**TASK DIRECTIONS**
The response must be made up of the lines in the entries below that contain "features".
=== EXTRACTED INFORMATION ===
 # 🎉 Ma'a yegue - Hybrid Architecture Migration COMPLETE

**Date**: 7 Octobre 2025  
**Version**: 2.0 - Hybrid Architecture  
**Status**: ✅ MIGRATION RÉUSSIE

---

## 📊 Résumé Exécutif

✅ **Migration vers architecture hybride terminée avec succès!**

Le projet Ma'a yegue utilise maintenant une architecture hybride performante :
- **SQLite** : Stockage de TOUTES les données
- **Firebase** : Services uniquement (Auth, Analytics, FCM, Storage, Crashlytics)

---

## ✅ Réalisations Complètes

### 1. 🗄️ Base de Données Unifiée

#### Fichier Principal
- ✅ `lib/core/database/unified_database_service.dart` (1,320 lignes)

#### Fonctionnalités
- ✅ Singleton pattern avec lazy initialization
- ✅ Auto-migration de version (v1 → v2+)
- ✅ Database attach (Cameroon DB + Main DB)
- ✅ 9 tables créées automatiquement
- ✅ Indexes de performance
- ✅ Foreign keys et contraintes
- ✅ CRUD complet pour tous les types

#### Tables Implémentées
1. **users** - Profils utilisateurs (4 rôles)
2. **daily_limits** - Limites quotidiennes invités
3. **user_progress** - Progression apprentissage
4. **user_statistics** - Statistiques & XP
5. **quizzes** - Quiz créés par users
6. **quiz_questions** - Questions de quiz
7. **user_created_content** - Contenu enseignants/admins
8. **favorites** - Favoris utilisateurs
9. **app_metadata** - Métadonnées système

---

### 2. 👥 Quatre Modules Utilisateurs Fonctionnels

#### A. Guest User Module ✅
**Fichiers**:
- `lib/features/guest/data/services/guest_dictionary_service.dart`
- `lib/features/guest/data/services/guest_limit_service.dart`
===
=== EXTRACTED INFORMATION ===
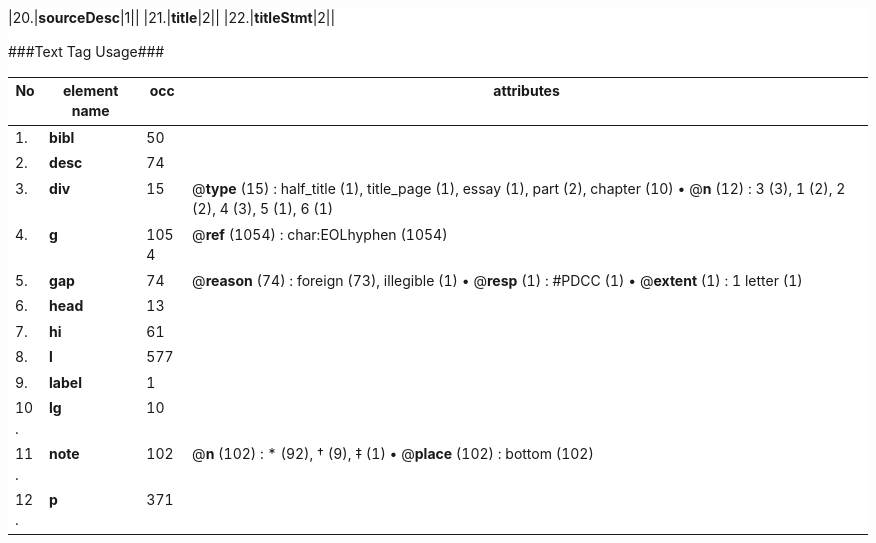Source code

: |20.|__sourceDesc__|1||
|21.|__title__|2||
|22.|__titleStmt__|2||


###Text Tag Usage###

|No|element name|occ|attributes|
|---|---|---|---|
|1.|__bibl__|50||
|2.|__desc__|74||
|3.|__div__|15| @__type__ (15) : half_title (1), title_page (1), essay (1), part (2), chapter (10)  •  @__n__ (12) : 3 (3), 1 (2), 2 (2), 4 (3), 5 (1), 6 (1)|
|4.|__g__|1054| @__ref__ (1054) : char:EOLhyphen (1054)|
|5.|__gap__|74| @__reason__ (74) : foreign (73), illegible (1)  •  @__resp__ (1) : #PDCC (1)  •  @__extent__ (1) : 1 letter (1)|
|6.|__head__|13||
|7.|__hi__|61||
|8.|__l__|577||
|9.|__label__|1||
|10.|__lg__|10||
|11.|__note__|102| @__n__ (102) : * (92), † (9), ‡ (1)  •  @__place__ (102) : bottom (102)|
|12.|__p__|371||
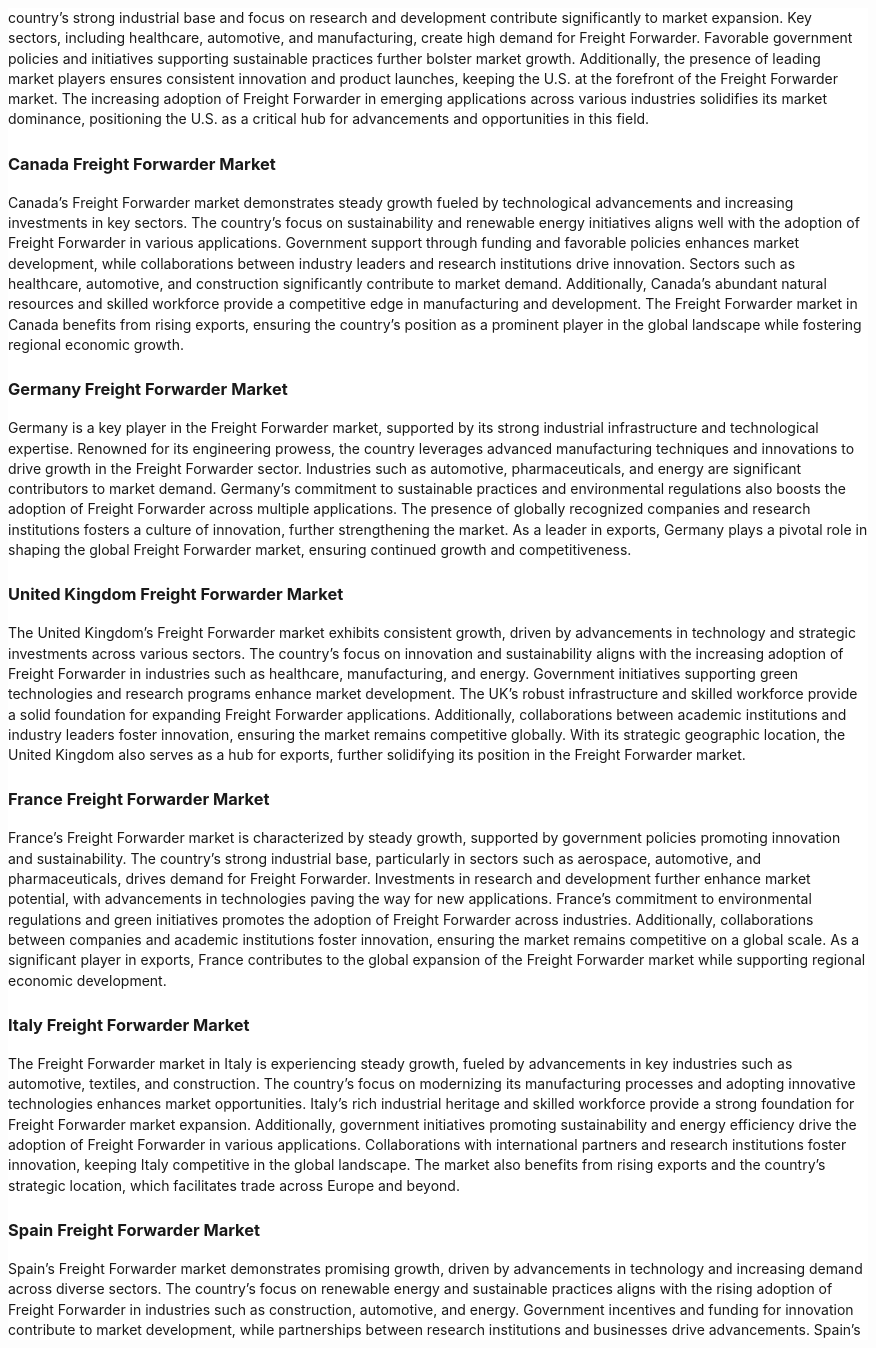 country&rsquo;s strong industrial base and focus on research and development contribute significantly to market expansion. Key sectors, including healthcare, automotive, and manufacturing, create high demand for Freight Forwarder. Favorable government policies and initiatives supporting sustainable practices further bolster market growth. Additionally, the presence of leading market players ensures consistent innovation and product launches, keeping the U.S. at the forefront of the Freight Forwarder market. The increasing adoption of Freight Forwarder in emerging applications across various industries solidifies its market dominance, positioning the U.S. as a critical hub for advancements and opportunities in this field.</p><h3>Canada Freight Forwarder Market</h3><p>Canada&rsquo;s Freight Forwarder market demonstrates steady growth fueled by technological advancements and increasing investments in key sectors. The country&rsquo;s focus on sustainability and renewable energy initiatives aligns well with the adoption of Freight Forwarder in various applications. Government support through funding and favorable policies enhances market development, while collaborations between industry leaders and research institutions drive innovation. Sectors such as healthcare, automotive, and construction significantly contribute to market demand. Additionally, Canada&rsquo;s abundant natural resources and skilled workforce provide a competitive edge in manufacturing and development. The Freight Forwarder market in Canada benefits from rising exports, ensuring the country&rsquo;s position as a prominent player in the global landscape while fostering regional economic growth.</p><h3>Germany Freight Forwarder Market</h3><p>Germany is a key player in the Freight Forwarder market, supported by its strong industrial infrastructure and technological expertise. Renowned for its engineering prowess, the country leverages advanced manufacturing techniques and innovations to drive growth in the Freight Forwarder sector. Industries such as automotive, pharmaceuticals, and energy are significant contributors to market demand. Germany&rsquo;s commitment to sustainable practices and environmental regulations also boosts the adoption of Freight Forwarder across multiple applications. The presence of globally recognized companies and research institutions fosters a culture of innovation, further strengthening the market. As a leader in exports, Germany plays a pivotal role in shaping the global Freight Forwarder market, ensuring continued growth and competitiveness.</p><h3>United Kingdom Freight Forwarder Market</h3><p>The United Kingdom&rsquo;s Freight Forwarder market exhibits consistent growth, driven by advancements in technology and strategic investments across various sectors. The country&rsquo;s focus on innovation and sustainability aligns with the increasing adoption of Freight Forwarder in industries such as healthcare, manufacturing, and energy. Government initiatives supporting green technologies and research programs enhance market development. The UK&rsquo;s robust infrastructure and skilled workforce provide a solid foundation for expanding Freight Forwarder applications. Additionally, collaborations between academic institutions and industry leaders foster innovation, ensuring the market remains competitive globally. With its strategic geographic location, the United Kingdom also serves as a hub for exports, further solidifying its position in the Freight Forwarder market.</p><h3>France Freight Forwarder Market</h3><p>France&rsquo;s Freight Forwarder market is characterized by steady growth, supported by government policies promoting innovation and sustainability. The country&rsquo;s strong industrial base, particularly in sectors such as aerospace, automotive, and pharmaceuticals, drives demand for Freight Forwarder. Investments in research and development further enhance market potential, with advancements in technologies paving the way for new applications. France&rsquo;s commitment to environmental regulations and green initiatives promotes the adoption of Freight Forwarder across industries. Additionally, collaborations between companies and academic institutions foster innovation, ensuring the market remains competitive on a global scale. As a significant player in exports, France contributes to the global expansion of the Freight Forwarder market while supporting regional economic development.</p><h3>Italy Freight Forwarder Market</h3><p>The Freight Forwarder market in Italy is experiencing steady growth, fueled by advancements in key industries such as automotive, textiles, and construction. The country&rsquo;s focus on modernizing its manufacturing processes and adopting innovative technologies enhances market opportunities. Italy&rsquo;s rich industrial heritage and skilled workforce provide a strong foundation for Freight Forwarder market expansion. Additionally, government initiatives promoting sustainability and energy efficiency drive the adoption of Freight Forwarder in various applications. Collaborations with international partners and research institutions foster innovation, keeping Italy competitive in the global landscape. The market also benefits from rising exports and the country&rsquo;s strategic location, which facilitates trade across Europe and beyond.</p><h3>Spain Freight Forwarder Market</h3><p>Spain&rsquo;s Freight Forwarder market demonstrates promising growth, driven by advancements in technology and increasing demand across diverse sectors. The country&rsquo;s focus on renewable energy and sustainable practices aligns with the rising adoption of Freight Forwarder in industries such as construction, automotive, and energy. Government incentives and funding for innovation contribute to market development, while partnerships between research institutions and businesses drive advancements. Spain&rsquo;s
===
**THE COMPLETED TASK**
- `lib/features/guest/data/services/guest_dictionary_service.dart`
- `lib/features/guest/data/services/guest_limit_service.dart`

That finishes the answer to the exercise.